Linette the shock last Pole standing at AO

Magda Linette is embracing her unlikely role as the last Pole standing at the Australian Open.

Having spent most of her career in the shadow of former Wimbledon finalist Agnieszka Radwanska - who cheered her on from the player's box on Monday - and then incumbent world No.1 Iga Swiatek, the 30-year-old has stepped belatedly into the limelight.

A three-set upset of No.4 seed Caroline Garcia lifted Linette into the quarter-finals of a grand slam for the first time, where she will face former world No.1 Karolina Pliskova on Wednesday.

Linette played important roles for Poland in last year's Billie Jean King Cup - including a win over Pliskova - and their run to the semi-finals at the United Cup earlier this month and has carried that form into the season's opening major.

The big shock is that she will not be joined in the last eight at Melbourne Park by title favourite Swiatek, who crashed out in the round of 16 to Wimbledon champ Elena Rybakina.

Poland's highest-ranked men's player, No.10 seed Hubert Hurkacz, also failed to advance from the fourth round.

"I just assumed that Iga would be here as well because she has been playing really well," said Linette.

"But I don't put extra pressure on myself about it."

In 29 previous major appearances, the unseeded Pole had never gone beyond the third round.

But the woman best known to local audiences for her win over Ash Barty at the 2021 French Open when the Australian was forced to withdrew mid-match with a hip injury never stopped believing.

"I wasn't that completely far away," said Linette.

"At Wimbledon I was quite close one year to get through to the second week when I was a break up in the third set against Paula (Badosa of Spain, the No.30 seed in 2021).

"At Roland Garros, I was a set up against Ons (Jabeur, the current world No.2).

"I've been in the third rounds so many times that I knew I'm capable.

"Then when I started beating players like Ash Barty and then Ons, that kind of gave me an extra kick that really showed me that I can really go far in those tournaments."
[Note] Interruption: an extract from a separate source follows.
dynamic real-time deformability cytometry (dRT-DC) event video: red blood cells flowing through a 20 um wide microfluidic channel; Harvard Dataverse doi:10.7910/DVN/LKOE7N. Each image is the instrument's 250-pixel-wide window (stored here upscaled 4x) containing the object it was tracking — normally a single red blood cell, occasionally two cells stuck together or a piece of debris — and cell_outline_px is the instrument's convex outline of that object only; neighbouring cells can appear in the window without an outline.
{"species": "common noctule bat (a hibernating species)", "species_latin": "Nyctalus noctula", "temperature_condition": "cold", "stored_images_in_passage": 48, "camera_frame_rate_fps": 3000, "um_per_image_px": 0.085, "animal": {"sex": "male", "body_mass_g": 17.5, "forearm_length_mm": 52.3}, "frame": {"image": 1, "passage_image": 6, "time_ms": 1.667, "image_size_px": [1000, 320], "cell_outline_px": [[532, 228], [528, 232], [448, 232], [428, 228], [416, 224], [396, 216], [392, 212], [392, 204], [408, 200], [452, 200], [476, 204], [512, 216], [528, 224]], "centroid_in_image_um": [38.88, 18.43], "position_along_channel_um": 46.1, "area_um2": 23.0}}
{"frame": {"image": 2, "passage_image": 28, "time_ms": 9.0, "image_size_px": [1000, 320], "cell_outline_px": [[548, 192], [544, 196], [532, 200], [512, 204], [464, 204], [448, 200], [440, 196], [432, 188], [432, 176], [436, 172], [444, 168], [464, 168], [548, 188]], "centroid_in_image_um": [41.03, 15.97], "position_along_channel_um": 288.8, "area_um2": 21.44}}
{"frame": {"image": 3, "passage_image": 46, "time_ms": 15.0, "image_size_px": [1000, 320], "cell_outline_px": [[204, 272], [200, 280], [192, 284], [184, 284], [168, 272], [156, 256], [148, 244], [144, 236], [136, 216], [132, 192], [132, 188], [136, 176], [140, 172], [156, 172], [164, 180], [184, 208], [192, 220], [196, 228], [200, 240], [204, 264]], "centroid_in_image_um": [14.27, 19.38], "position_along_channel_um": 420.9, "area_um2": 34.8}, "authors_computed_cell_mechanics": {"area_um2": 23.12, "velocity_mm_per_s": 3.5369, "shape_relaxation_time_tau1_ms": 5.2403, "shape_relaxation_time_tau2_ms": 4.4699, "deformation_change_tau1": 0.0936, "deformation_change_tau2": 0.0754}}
Her opponent on Wednesday will be fellow 30-year-old Pliskova, who has long carried the unofficial and unwanted tag of "best women's player yet to win a major".

Now ranked 31 in the world, Pliskova has made impressive progress to the quarters, dropping just 19 games in four straight-sets triumphs.

The Czech missed last year's Australian Open with a wrist injury but finished 2022 strongly, including a run to the quarters of the US Open.

"The first rounds are not the best matches of the tournament," said Pliskova.

"The later you go, of course you're playing tougher opponents - no matter what ranking they are.

"Having the experience can help, but also I feel like there are so many young girls or girls who have never been here before and can play a bit more freely, without the pressure."

The winner will play either fifth-seeded Belarusian Aryna Sabalenka or unseeded Croatian Donna Vekic in Thursday's semis.